▶ **Exercise instructions**: Below is a block of records: output all of them exactly and leave out the pictures.

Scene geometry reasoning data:
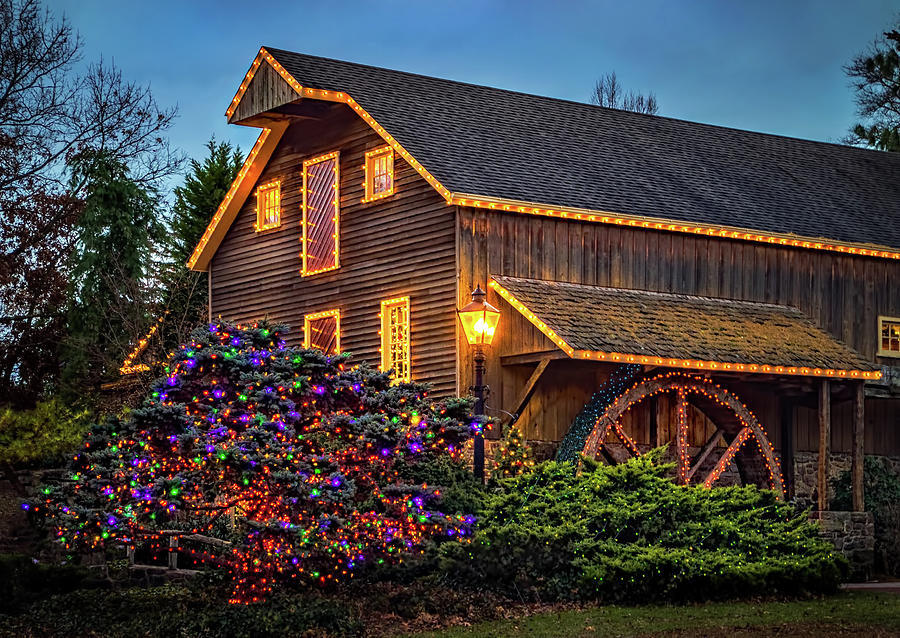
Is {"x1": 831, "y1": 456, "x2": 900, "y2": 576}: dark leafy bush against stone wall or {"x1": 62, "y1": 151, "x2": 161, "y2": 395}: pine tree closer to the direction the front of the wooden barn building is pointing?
the pine tree

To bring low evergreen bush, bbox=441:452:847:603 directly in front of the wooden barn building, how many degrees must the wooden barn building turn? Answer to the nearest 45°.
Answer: approximately 45° to its left

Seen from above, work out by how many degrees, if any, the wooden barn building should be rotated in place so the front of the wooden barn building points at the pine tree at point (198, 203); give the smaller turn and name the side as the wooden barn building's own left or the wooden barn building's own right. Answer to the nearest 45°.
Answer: approximately 90° to the wooden barn building's own right

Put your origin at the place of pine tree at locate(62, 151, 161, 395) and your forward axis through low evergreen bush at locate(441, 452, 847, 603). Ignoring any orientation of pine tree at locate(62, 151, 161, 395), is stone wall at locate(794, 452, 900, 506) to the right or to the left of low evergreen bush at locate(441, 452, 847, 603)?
left

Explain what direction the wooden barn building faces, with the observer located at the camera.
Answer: facing the viewer and to the left of the viewer

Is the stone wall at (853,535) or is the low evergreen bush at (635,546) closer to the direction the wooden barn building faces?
the low evergreen bush

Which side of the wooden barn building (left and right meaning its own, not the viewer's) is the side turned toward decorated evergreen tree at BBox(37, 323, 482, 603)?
front
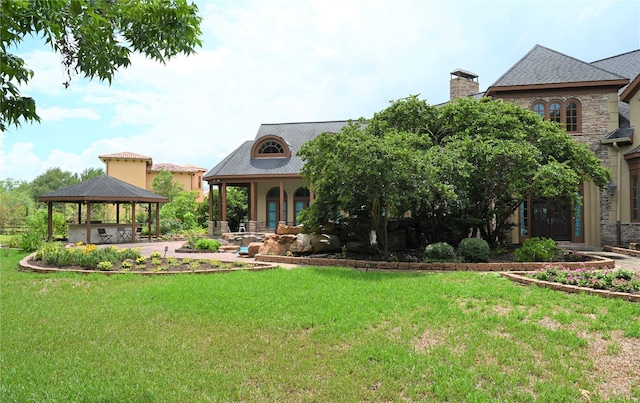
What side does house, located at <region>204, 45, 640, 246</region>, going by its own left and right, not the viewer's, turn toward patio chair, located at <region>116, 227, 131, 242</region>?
right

▶ **Written reply**:
Is {"x1": 831, "y1": 456, "x2": 900, "y2": 576}: dark leafy bush against stone wall or {"x1": 62, "y1": 151, "x2": 161, "y2": 395}: pine tree closer to the direction the front of the wooden barn building is pointing?
the pine tree

To bring low evergreen bush, bbox=441:452:847:603 directly in front of the wooden barn building, how many degrees must the wooden barn building turn? Answer to the nearest 45°.
Answer: approximately 45° to its left

Seen from above, work out by how many degrees, if any, the wooden barn building should be rotated in place so the front of the wooden barn building points at the pine tree at point (198, 203); give the smaller turn and name the side as the wooden barn building's own left or the wooden barn building's own right. Answer to the nearest 45°.
Answer: approximately 90° to the wooden barn building's own right

Put your origin at the place of pine tree at locate(62, 151, 161, 395) and your forward axis through low evergreen bush at locate(441, 452, 847, 603). Ignoring any orientation of pine tree at locate(62, 151, 161, 395), is stone wall at locate(794, 452, 900, 506) to the right or to the left of low evergreen bush at locate(441, 452, 847, 603)?
left

Explain what direction the wooden barn building faces, with the observer located at the camera.
Answer: facing the viewer and to the left of the viewer

Is the stone wall at (853,535) or is the low evergreen bush at (635,546) closer to the direction the wooden barn building faces?
the low evergreen bush

Which side of the wooden barn building (left and right meaning its own, not the viewer's) is the side turned toward decorated evergreen tree at BBox(37, 323, 482, 603)?
front
What side does house, located at <region>204, 45, 640, 246</region>, going by its own left and right, not the viewer's, turn toward patio chair, located at <region>116, 227, 131, 242</region>?
right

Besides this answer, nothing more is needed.